__Brano estratto__:
La provincia di Verona ha raggiunto il settimo posto nella classifica nazionale sulla qualità della vita pubblicata da ItaliaOggi e realizzata in collaborazione con l’Università La Sapienza di Roma. Con questo risultato, Verona migliora di ben nove posizioni rispetto al 2023, confermandosi al secondo posto in Veneto, dietro solo a Padova (sesta a livello nazionale).
La classifica e i punti di forza di Verona
L’indagine valuta 92 indicatori suddivisi in nove categorie chiave: Turismo e Cultura, Affari e Lavoro, Ambiente, Istruzione, Popolazione, Reati e Sicurezza, Reddito e Ricchezza, Sicurezza Sociale e Salute. Verona si colloca tra le prime cinque province italiane in due di queste categorie:
- Turismo e Cultura: eccellente debutto con un quinto posto nazionale.
- Affari e Lavoro: scala la classifica, passando dal sesto al terzo posto, dietro solo a Bolzano e Bologna.
Miglioramenti anche in altre categorie
Significativi progressi si registrano in Ambiente, dove Verona sale dal 45° al 39° posto, e in Salute, che passa dal 42° al 24°. Anche nella sezione Istruzione e Formazione, Verona guadagna tre posizioni, raggiungendo il 20° posto.

__Estratti dei dati__:
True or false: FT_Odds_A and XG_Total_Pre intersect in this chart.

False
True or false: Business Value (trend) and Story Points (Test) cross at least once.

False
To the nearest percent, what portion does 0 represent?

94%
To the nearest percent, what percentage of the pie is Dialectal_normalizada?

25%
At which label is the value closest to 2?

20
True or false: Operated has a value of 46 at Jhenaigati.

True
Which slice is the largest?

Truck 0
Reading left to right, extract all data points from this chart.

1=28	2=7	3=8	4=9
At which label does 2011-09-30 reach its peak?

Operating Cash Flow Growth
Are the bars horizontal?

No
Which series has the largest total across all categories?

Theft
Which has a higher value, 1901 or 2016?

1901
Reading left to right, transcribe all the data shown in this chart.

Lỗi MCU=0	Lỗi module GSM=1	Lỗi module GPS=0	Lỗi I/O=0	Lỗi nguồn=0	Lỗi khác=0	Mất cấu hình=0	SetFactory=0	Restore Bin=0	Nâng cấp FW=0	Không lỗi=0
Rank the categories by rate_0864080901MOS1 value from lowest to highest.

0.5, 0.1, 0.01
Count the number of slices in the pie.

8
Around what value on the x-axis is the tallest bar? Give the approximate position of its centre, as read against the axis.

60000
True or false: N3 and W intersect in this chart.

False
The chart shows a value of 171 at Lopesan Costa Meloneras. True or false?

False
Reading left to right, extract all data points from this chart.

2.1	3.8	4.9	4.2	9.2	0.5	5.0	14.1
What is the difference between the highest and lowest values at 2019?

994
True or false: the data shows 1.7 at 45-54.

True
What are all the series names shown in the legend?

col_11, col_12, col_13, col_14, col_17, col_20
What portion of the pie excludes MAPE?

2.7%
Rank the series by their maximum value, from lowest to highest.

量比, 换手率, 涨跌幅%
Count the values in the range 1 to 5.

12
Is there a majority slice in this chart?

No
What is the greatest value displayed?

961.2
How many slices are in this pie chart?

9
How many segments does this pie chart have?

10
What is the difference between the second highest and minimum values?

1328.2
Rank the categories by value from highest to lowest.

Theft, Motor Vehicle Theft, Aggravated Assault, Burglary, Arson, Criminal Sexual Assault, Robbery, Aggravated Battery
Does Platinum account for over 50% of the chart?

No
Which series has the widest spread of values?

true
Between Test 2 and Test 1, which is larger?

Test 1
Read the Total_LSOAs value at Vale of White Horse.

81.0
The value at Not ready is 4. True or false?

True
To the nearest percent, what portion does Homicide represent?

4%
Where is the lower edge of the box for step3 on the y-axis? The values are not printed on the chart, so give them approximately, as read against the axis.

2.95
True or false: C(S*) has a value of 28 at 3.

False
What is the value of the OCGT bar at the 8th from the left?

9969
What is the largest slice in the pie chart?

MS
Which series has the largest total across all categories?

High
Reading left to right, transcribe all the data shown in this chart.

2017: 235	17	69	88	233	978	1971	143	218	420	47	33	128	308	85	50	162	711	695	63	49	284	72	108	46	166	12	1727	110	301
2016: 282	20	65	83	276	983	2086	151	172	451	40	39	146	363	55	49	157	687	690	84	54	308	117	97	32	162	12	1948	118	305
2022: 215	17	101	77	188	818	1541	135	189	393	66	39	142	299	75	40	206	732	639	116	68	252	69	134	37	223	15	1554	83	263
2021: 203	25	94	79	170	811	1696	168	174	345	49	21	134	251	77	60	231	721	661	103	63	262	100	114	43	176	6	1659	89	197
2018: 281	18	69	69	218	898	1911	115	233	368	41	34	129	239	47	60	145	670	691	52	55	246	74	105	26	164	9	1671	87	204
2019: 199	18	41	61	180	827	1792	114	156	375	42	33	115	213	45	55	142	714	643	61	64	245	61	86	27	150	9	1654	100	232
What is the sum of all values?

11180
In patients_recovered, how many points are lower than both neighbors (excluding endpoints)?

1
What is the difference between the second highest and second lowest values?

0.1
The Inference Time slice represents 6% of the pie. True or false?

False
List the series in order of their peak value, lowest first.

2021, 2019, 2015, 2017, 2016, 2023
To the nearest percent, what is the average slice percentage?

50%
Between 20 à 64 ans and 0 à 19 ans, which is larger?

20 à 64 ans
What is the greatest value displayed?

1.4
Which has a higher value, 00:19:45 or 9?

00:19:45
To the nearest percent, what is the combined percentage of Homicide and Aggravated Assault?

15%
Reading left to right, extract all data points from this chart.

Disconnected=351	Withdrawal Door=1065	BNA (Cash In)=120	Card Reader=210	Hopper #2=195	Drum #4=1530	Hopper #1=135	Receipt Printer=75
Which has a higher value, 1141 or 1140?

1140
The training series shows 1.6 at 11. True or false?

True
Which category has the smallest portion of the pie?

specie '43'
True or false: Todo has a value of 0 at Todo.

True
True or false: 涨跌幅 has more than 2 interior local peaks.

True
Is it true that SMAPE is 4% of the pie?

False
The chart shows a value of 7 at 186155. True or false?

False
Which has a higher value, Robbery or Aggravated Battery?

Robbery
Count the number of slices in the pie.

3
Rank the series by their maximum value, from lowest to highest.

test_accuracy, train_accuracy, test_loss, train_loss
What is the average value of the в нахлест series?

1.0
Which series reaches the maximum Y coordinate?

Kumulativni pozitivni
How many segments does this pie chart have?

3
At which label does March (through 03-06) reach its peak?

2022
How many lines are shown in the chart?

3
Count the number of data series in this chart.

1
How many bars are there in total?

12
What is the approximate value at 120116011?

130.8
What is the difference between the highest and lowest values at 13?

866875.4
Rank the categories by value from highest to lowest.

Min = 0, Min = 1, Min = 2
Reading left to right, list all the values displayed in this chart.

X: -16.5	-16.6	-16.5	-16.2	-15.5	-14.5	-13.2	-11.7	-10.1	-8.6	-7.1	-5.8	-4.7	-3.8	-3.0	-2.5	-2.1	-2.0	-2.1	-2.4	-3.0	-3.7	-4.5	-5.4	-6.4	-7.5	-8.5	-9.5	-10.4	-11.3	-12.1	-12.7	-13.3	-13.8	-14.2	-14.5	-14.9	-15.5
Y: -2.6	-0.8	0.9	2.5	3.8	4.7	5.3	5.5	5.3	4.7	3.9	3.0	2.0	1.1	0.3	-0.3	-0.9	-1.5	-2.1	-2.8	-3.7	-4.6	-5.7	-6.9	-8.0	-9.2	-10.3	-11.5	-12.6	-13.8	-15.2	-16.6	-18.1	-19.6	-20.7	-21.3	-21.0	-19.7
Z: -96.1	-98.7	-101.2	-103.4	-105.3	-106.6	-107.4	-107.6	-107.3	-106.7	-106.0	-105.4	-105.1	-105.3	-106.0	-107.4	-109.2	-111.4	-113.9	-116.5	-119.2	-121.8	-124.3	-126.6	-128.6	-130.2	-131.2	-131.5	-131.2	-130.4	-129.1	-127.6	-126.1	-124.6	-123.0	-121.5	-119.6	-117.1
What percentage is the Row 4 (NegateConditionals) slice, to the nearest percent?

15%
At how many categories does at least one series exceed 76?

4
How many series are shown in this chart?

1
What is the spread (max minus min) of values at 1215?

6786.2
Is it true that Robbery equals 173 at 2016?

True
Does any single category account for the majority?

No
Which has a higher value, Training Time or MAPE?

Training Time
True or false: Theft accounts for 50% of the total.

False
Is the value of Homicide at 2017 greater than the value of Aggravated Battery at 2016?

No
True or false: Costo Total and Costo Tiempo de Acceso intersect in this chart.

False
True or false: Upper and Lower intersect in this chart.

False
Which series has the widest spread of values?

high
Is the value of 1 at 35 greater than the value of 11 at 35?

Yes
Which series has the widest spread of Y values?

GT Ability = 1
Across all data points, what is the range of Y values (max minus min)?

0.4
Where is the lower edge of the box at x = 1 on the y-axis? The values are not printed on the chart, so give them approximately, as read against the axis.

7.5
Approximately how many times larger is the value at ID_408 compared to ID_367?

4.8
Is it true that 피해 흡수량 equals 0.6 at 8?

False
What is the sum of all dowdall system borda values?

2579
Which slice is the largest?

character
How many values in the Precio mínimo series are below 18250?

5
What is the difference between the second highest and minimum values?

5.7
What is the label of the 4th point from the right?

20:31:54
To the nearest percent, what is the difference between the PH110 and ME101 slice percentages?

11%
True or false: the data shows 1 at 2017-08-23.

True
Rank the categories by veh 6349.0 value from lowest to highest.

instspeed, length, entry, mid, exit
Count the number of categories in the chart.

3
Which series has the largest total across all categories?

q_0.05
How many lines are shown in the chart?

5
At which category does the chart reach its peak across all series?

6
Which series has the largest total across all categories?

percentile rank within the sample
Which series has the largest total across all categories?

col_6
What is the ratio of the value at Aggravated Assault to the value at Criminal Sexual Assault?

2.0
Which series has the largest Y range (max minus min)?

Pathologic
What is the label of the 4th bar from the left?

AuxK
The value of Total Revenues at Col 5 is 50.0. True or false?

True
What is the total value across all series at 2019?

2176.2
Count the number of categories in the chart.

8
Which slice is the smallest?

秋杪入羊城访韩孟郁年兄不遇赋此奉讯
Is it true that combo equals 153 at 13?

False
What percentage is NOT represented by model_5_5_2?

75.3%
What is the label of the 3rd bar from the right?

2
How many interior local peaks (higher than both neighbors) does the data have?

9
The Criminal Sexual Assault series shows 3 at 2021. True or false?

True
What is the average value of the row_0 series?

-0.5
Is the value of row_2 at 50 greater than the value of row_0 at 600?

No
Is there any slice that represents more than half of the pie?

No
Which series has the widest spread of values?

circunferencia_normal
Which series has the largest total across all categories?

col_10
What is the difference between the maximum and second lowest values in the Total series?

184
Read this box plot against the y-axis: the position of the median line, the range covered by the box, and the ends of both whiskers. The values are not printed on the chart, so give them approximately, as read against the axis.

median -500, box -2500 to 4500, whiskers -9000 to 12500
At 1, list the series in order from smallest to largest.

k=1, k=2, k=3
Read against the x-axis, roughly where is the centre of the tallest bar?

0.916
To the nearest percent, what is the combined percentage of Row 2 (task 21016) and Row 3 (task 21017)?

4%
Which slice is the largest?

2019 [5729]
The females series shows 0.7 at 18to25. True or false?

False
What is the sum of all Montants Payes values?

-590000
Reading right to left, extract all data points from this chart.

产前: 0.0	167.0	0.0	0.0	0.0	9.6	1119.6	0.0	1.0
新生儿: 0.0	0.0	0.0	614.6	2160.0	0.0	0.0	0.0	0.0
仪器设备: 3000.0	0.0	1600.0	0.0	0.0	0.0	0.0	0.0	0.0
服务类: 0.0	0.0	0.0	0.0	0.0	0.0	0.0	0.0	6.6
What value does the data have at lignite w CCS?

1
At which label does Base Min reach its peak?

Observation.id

__Consegna__: Nel brano sulla qualità della vita a Verona, per quale motivo Verona risulta seconda in Veneto? Spiegalo per favore in una o due frasi.

__Soluzione__: Verona è seconda in Veneto perché, tra le province venete, soltanto Padova la precede. Nella classifica nazionale Padova è sesta, mentre Verona è settima.